Para ser pasto de semejante manipulación, la sociedad de masas de otrora hoy se ha fragmentado en una sociedad de redes que tienden a cerrarse en compartimentos estancos, tribales. Eso no hace mas que agravar la situación. Se elimina la discusión, la inseminación de ideas, la búsqueda de un proyecto común. Ortega llamaba decadencia a esa dispersión.
El fascismo llega después como falsa solución a esa decadencia. Se propone unificar a todas las tribus en una tribu mas amplia pero sin vocación universal ni ideales elevados. Es un particularismo mas, potenciado con esteroides. Esos esteroides son: el prejuicio, el orgullo, el resentimiento y el odio proyectados hacia otras comunidades, reales o ficticias. Suscitan el peor de los entusiasmos: el de la caza y la jauría. No hay fascismo sin chivo expiatorio.
Unidos para asaltar, unidos para odiar, unidos para rechazar, y unidos para perseguir. Esa es la versión degradada del pueblo que ofrecen los fascistas. Bajo banderas, el mas bajo común denominador. En su canto de sirena, los líderes mentirosos se dicen humildes y cercanos al “hombre común”. Estar con ellos, que se dicen olvidados, es decirles: “está bien no pensar; está bien castigar; está bien destruir; está bien envidiar.” Y así caerán justos por pecadores, embolsados en un solo término –la elite—y eventualmente encerrados en el mismo campo de concentración. La concentración comienza en el discurso de estos nuevos “populistas,” para quien sabe escuchar.

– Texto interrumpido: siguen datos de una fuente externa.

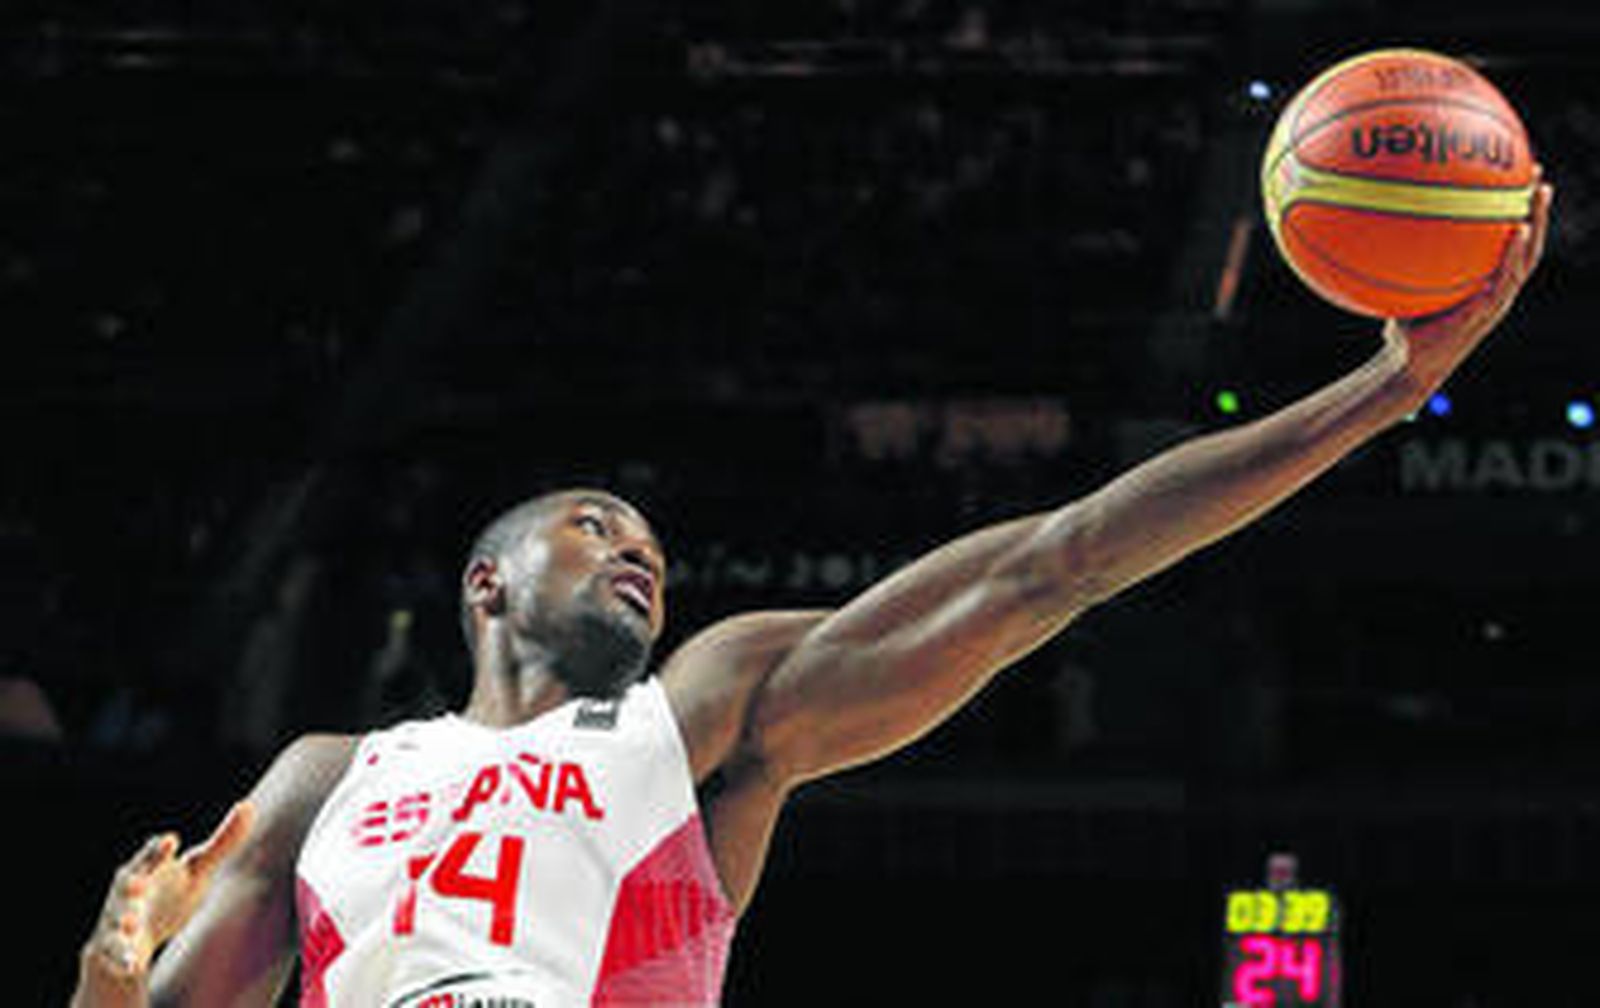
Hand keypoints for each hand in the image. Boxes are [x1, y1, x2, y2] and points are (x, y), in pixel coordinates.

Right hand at [82, 802, 255, 991]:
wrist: (134, 935)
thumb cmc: (170, 892)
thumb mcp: (197, 869)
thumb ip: (222, 841)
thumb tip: (248, 806)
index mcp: (150, 866)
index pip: (152, 854)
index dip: (159, 849)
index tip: (171, 842)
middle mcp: (129, 890)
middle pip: (128, 883)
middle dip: (131, 883)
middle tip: (138, 883)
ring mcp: (118, 917)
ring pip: (118, 919)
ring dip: (123, 921)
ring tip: (130, 924)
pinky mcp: (114, 946)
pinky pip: (115, 952)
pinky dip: (122, 956)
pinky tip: (132, 964)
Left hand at [1384, 169, 1553, 394]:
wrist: (1407, 368)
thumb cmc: (1403, 331)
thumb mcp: (1403, 291)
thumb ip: (1401, 263)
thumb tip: (1372, 225)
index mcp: (1485, 284)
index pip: (1508, 244)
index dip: (1516, 215)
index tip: (1516, 180)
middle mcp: (1496, 290)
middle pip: (1527, 243)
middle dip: (1535, 209)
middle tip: (1537, 173)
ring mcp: (1496, 302)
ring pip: (1528, 257)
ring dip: (1537, 224)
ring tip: (1538, 192)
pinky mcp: (1487, 313)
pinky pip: (1506, 279)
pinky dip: (1514, 254)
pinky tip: (1516, 230)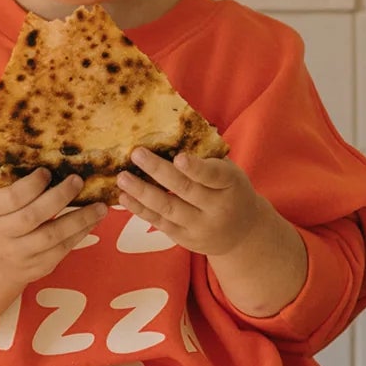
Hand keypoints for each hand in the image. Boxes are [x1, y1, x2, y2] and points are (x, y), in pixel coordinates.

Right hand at [0, 168, 105, 283]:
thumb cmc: (4, 219)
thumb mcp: (0, 201)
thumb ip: (20, 185)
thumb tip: (57, 161)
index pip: (12, 198)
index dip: (32, 185)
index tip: (48, 172)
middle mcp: (1, 233)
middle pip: (33, 217)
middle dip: (59, 197)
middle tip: (78, 181)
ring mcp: (20, 253)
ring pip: (52, 236)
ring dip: (80, 219)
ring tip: (100, 206)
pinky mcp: (38, 267)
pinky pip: (63, 249)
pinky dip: (81, 233)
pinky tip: (94, 220)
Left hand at [114, 148, 270, 257]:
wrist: (243, 233)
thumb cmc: (230, 191)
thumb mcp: (229, 172)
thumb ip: (207, 156)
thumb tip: (179, 126)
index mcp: (230, 184)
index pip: (213, 176)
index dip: (196, 168)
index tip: (179, 158)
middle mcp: (217, 208)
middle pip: (185, 189)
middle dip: (158, 171)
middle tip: (137, 154)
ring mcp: (200, 226)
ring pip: (168, 208)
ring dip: (142, 192)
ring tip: (122, 177)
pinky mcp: (185, 239)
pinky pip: (159, 222)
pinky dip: (140, 209)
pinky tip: (124, 197)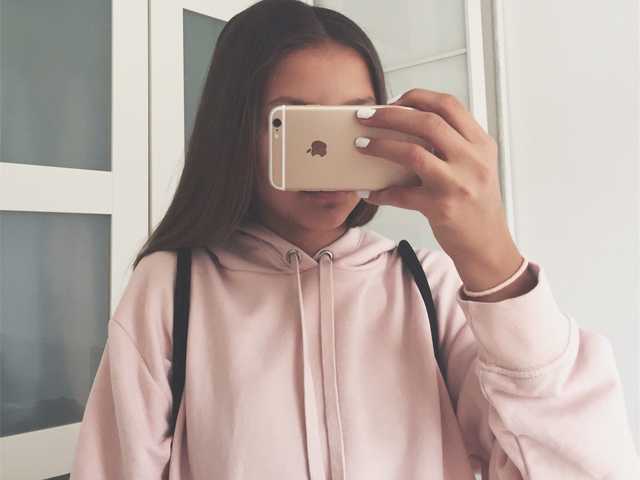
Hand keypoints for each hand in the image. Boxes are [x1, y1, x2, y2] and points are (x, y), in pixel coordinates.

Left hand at [354, 88, 523, 291]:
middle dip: (390, 115)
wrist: (487, 243)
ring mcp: (457, 184)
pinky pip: (401, 195)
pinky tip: (369, 190)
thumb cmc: (477, 204)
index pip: (449, 105)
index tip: (394, 100)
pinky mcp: (441, 208)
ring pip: (412, 153)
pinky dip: (381, 192)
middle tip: (366, 116)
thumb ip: (455, 143)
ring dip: (380, 146)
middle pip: (426, 123)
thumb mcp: (477, 165)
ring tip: (361, 144)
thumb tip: (411, 124)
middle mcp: (472, 160)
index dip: (417, 97)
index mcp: (481, 144)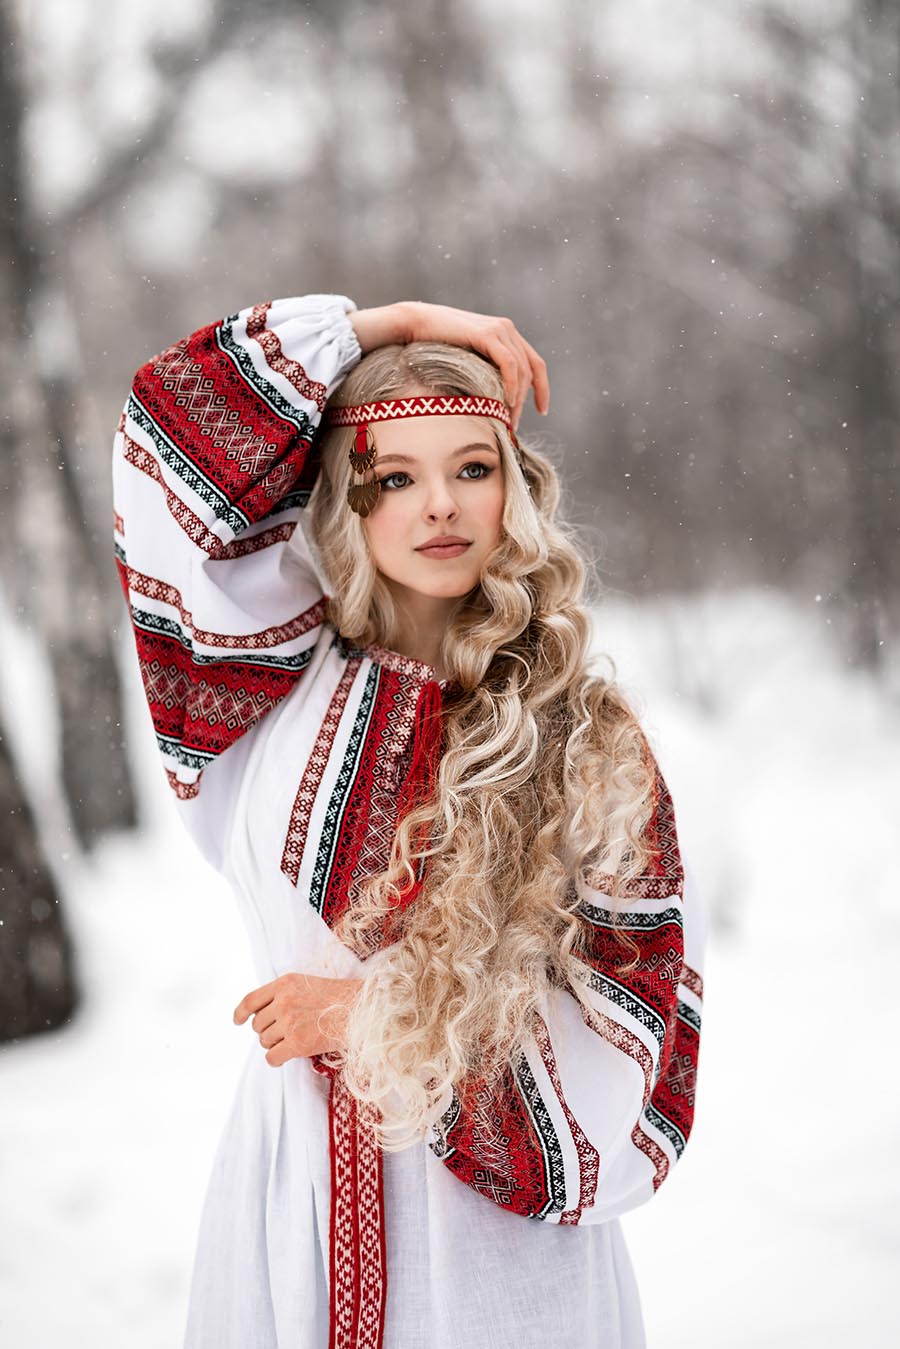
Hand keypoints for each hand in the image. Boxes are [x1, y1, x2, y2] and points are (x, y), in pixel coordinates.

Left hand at [233, 973, 361, 1066]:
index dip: (240, 1012)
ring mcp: (290, 1022)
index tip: (237, 1020)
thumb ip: (284, 993)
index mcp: (285, 983)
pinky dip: (276, 1059)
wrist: (362, 1010)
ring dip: (275, 1044)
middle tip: (286, 1032)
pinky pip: (272, 1056)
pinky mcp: (297, 1043)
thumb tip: (264, 1014)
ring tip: (294, 1040)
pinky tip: (286, 1056)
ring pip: (264, 1041)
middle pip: (257, 1024)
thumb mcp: (308, 983)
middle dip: (267, 1031)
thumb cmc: (340, 998)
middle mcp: (284, 1001)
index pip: (251, 999)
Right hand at [349, 300, 548, 431]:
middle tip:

Los nombres que cité al principio de este artículo pertenecen a escritores, artistas, hombres de estado, científicos, y pensadores que supieron escuchar el canto de sirena del fascismo y sus peligros, sin por ello sucumbir a su fascinación. Alexis de Tocqueville escribió sobre un nuevo despotismo popular para el que no encontraba un nombre. Wolfgang Goethe hablaba de una juventud descarriada, Albert Einstein de la estupidez que acompaña al avance científico como su sombra, Thomas Mann de los trucos de magia practicados por un demagogo, Friedrich Nietzsche, Edmund Husserl, Theodor Adorno, y Robert Musil del nihilismo europeo, Franklin Roosevelt advertía sobre el peligro de una cultura del miedo, Winston Churchill sobre la barbarie desatada en un país culto, Sigmund Freud y Miguel de Unamuno sobre el amor a la muerte, Max Scheler sobre el resentimiento como motor de la movilización, Stephan Zweig sobre la claudicación de la inteligencia europea, Franz Neumann sobre el gobierno caótico de la banda nazi, Roland Barthes sobre la prostitución del lenguaje, y así sucesivamente, hasta llegar a la desesperación de Tony Judt y de Rob Riemen en sus recientes testimonios de humanistas frente al debilitamiento de la democracia. Todos ellos advirtieron una verdad terrible: el fascismo no viene de afuera como una tormenta. Lo llevamos dentro. Para vencerlo de verdad tenemos que conocernos y desarrollar nuestras propias defensas.
Por lo demás, esta nueva época fascista que aflige al mundo terminará como ha terminado antes: en la guerra. Yo cierro esta nota como comencé, con una referencia y una paráfrasis de Unamuno. Hoy en los Estados Unidos se honran todos los días a los caídos y mutilados de guerra. Por desgracia hoy tenemos demasiados inválidos y pronto habrá más si Dios no nos ayuda.